Tras la boda, decidió que tampoco era tan necesario el llevar gafas. Ya estaban un tanto antiguas, y no hacían tanto efecto como antes. Así que las dejó abandonadas y relegadas al dominio del polvo en uno de los cajones de la cómoda del salón, heredada de algún familiar potentado.

Aquí comenzó todo un largo pero continuo periplo, hacia la decadencia y la marginación. Dejó de saludar a sus nuevas vecinas, con las cuales había fraguado una cierta amistad a base de intercambiar las recetas culinarias aprendidaspor ambas en el servicio femenino, y lo hizo más que nada porque no las veía. si se hubiese puesto las gafas, al menos las habría distinguido por el contorno que formaban sus cabellos permanentados al estilo afro. Pero no fue así, y estas personas deplorables y malvadas comenzaron a practicar su más habitual pasatiempo: hablar a las espaldas de los demás.

Con el tiempo, la gente comenzó a mirarla más y peor, día a día, con un profundo desprecio, tan profundo como la marca que se había asentado definitivamente en el entrecejo de Miope, que volvía a llevar la ropa con agujeritos, pequeños circulos quemados, y enganchones. Y los dientes repletos de pequeños restos de comida de días anteriores. La cara era cada vez más parecida a una paella en su punto, repleta de granos sin reventar, pero lo suficientemente hinchados como para que con una leve presión surja un poco del líquido que han ido absorbiendo durante su lenta pero constante elaboración.
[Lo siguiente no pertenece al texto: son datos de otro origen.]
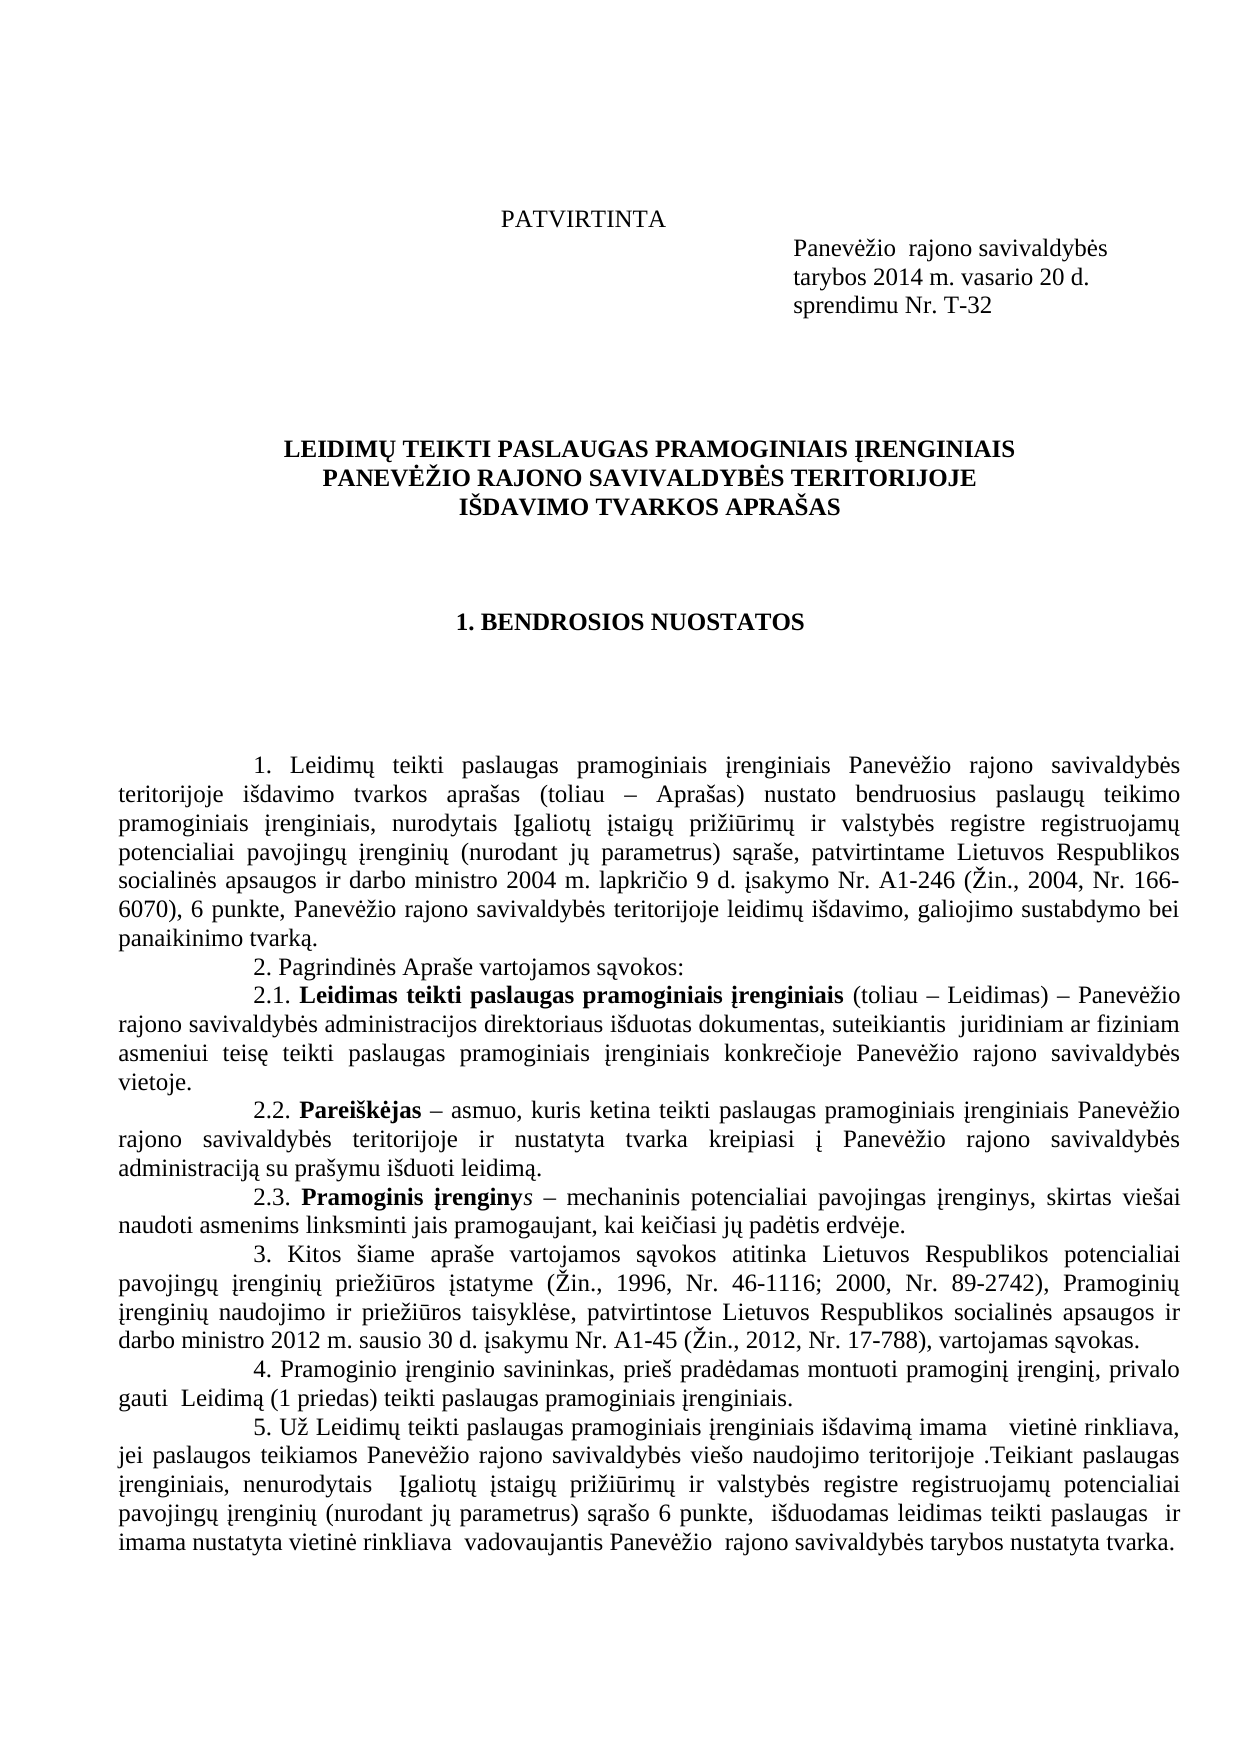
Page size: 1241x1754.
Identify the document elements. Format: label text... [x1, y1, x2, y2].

text 1. BENDROSIOS NUOSTATOS [456, 607, 1181, 636]
text LEIDIMŲ TEIKTI PASLAUGAS PRAMOGINIAIS ĮRENGINIAIS [118, 434, 1181, 463]
text 3. Kitos šiame apraše vartojamos sąvokos atitinka Lietuvos Respublikos potencialiai pavojingų įrenginių priežiūros įstatyme (Žin., 1996, Nr. 46-1116; 2000, Nr. 89-2742), Pramoginių įrenginių naudojimo ir priežiūros taisyklėse, patvirtintose Lietuvos Respublikos socialinės apsaugos ir darbo ministro 2012 m. sausio 30 d. įsakymu Nr. A1-45 (Žin., 2012, Nr. 17-788), vartojamas sąvokas. [118, 1239, 1181, 1354]
text IŠDAVIMO TVARKOS APRAŠAS [118, 492, 1181, 521]
text 2.1. Leidimas teikti paslaugas pramoginiais įrenginiais (toliau – Leidimas) – Panevėžio rajono savivaldybės administracijos direktoriaus išduotas dokumentas, suteikiantis juridiniam ar fiziniam asmeniui teisę teikti paslaugas pramoginiais įrenginiais konkrečioje Panevėžio rajono savivaldybės vietoje. [118, 981, 1181, 1096]
text 2.3. Pramoginis įrenginys – mechaninis potencialiai pavojingas įrenginys, skirtas viešai naudoti asmenims linksminti jais pramogaujant, kai keičiasi jų padėtis erdvėje. [118, 1182, 1181, 1239]
text 1. Leidimų teikti paslaugas pramoginiais įrenginiais Panevėžio rajono savivaldybės teritorijoje išdavimo tvarkos aprašas (toliau – Aprašas) nustato bendruosius paslaugų teikimo pramoginiais įrenginiais, nurodytais Įgaliotų įstaigų prižiūrimų ir valstybės registre registruojamų potencialiai pavojingų įrenginių (nurodant jų parametrus) sąraše, patvirtintame Lietuvos Respublikos socialinės apsaugos ir darbo ministro 2004 m. lapkričio 9 d. įsakymo Nr. A1-246 (Žin., 2004, Nr. 166-6070), 6 punkte, Panevėžio rajono savivaldybės teritorijoje leidimų išdavimo, galiojimo sustabdymo bei panaikinimo tvarką. [118, 751, 1181, 952]
text 4. Pramoginio įrenginio savininkas, prieš pradėdamas montuoti pramoginį įrenginį, privalo gauti Leidimą (1 priedas) teikti paslaugas pramoginiais įrenginiais. [118, 1354, 1181, 1412]
text 2.2. Pareiškėjas – asmuo, kuris ketina teikti paslaugas pramoginiais įrenginiais Panevėžio rajono savivaldybės teritorijoje ir nustatyta tvarka kreipiasi į Panevėžio rajono savivaldybės administraciją su prašymu išduoti leidimą. [118, 1096, 1181, 1182]
text Panevėžio rajono savivaldybės tarybos 2014 m. vasario 20 d. sprendimu Nr. T-32 [793, 233, 1181, 319]
text 5. Už Leidimų teikti paslaugas pramoginiais įrenginiais išdavimą imama vietinė rinkliava, jei paslaugos teikiamos Panevėžio rajono savivaldybės viešo naudojimo teritorijoje .Teikiant paslaugas įrenginiais, nenurodytais Įgaliotų įstaigų prižiūrimų ir valstybės registre registruojamų potencialiai pavojingų įrenginių (nurodant jų parametrus) sąrašo 6 punkte, išduodamas leidimas teikti paslaugas ir imama nustatyta vietinė rinkliava vadovaujantis Panevėžio rajono savivaldybės tarybos nustatyta tvarka. [118, 1412, 1181, 1556]
text PANEVĖŽIO RAJONO SAVIVALDYBĖS TERITORIJOJE [118, 463, 1181, 492]
text 2. Pagrindinės Apraše vartojamos sąvokos: [118, 952, 1181, 981]
text PATVIRTINTA [118, 204, 1181, 233]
Sus vecinas cada vez le odiaban más, porque era cada vez más fea, y le pusieron el ingenioso pseudónimo de La Contrahecha; cuando iba por la calle y ellas estaban en el balcón, aprovechaban para regar las macetas y mojarle impiadosamente y con alevosía descarada. Cuando podían, le escupían en la ropa que ella tendía en el terrado, como el resto de vecinas, y si se les presentaba la ocasión, la descolgaban y la pisaban con furia, como quien machaca a pisotazos una cucaracha que se arrastra por el suelo que tú crees limpio e inmaculado.
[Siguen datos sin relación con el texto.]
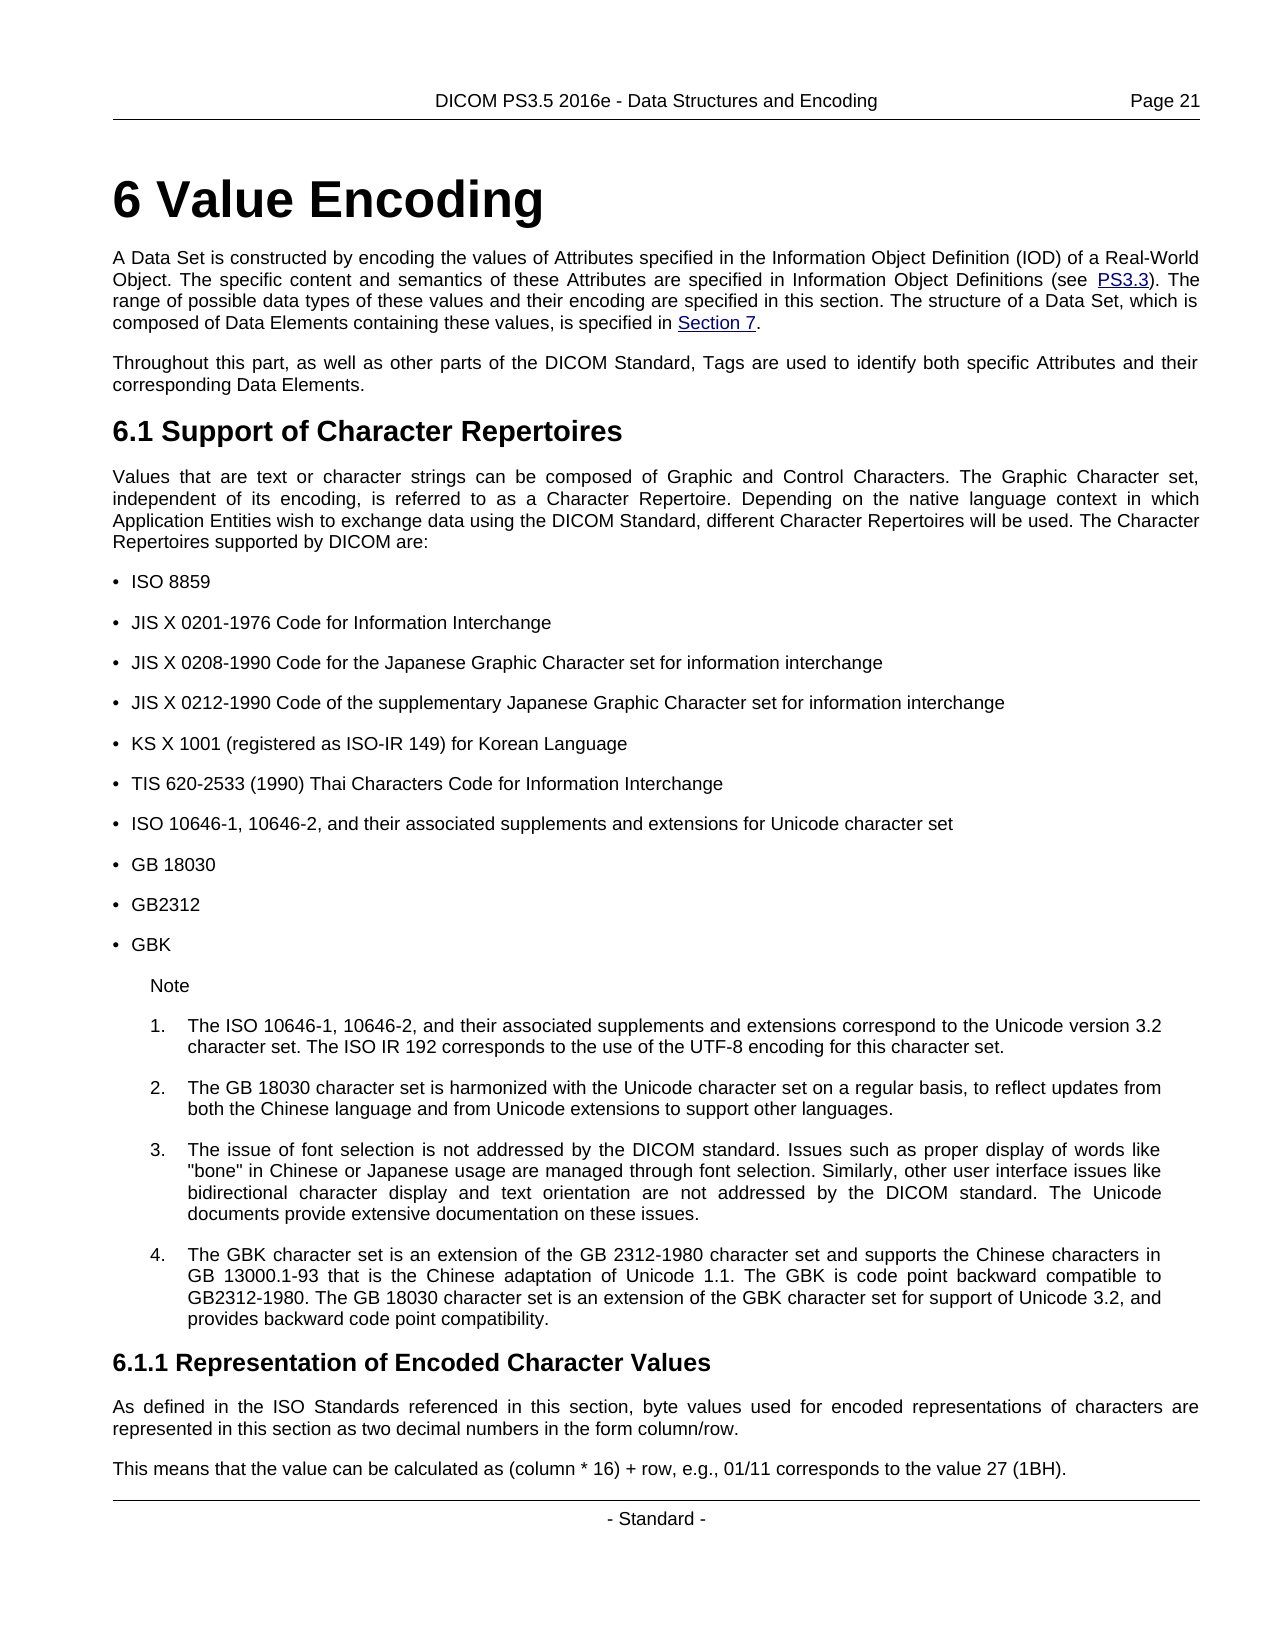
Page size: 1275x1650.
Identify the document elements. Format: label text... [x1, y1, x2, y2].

list JIS X 0201-1976 Code for Information Interchange [112, 612, 1200, 633]
list The issue of font selection is not addressed by the DICOM standard. Issues such as proper display of words like "bone" in Chinese or Japanese usage are managed through font selection. Similarly, other user interface issues like bidirectional character display and text orientation are not addressed by the DICOM standard. The Unicode documents provide extensive documentation on these issues. [150, 1138, 1162, 1225]
list KS X 1001 (registered as ISO-IR 149) for Korean Language [112, 732, 1200, 754]
text 6 Value Encoding [112, 169, 1200, 228]
text 6.1.1 Representation of Encoded Character Values [112, 1348, 1200, 1377]
text Note [150, 974, 1162, 996]
list GBK [112, 934, 1200, 956]
list The ISO 10646-1, 10646-2, and their associated supplements and extensions correspond to the Unicode version 3.2 character set. The ISO IR 192 corresponds to the use of the UTF-8 encoding for this character set. [150, 1015, 1162, 1058]
list TIS 620-2533 (1990) Thai Characters Code for Information Interchange [112, 773, 1200, 794]
list JIS X 0208-1990 Code for the Japanese Graphic Character set for information interchange [112, 652, 1200, 673]
list ISO 10646-1, 10646-2, and their associated supplements and extensions for Unicode character set [112, 813, 1200, 835]
list ISO 8859 [112, 571, 1200, 593]
list GB2312 [112, 894, 1200, 915]
text This means that the value can be calculated as (column * 16) + row, e.g., 01/11 corresponds to the value 27 (1BH). [112, 1458, 1200, 1479]
text As defined in the ISO Standards referenced in this section, byte values used for encoded representations of characters are represented in this section as two decimal numbers in the form column/row. [112, 1396, 1200, 1439]
list The GBK character set is an extension of the GB 2312-1980 character set and supports the Chinese characters in GB 13000.1-93 that is the Chinese adaptation of Unicode 1.1. The GBK is code point backward compatible to GB2312-1980. The GB 18030 character set is an extension of the GBK character set for support of Unicode 3.2, and provides backward code point compatibility. [150, 1243, 1162, 1330]
text 6.1 Support of Character Repertoires [112, 414, 1200, 447]
list JIS X 0212-1990 Code of the supplementary Japanese Graphic Character set for information interchange [112, 692, 1200, 714]
list GB 18030 [112, 853, 1200, 875]
list The GB 18030 character set is harmonized with the Unicode character set on a regular basis, to reflect updates from both the Chinese language and from Unicode extensions to support other languages. [150, 1077, 1162, 1120]
text Throughout this part, as well as other parts of the DICOM Standard, Tags are used to identify both specific Attributes and their corresponding Data Elements. [112, 352, 1200, 395]
text Values that are text or character strings can be composed of Graphic and Control Characters. The Graphic Character set, independent of its encoding, is referred to as a Character Repertoire. Depending on the native language context in which Application Entities wish to exchange data using the DICOM Standard, different Character Repertoires will be used. The Character Repertoires supported by DICOM are: [112, 466, 1200, 552]
text A Data Set is constructed by encoding the values of Attributes specified in the Information Object Definition (IOD) of a Real-World Object. The specific content and semantics of these Attributes are specified in Information Object Definitions (see PS3.3). The range of possible data types of these values and their encoding are specified in this section. The structure of a Data Set, which is composed of Data Elements containing these values, is specified in Section 7. [112, 247, 1200, 333]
Contaban historias atroces de ella. La gente decía que era una bruja depravada que quería envenenar a su marido para Dios sabe qué, ya que él era el que traía el dinero a casa. Pero ciertamente, lo estaba intoxicando poco a poco, cada vez que confundía la harina, para rebozar esas albondiguitas que a él tanto le gustaban, con el matarratas... Y aunque ella no lo hacía a propósito, él cada vez se cogía unos sudores y unas fiebres extrañísimas, que ella atribuía a sus estupendas artes culinarias, pero que nunca pudo comprobar, porque no le gustaban las albóndiguitas. Uno de estos días, Pepe decidió avisar al médico, ya que ella no veía los números del teléfono, y volvía a confudir el ocho con el cero, y así, y por derivación del total de circunstancias acaecidas a lo largo de la corta pero intensa vida conyugal que ambos disfrutaron, el médico decidió obviar el secreto profesional que se supone que debía mantener, ya que él también le tenía manía a La Contrahecha, y Pepe le daba pena, y se chivó a la comisaría local, que prontamente procedió a detener a La Contrahecha y llevarla al frío y feo calabozo, aunque ella sólo percibía el frío, a pesar de que pidió una manta, no se la quisieron dar, porque todos estaban espantados por su atroz y cruel crimen (no ver tres en un burro)

Hasta el abogado que le tocó (de oficio, claro está, porque ella no podía pagar a nadie, no tenía ni un duro) le tenía manía, e hizo todo lo posible porque la metieran en la cárcel, vamos, un desastre.

Y hasta aquí la triste historia de La Contrahecha. Como podemos ver la miopía es un enemigo oculto, que acecha a nuestras espaldas. Cuidaos la vista, pues.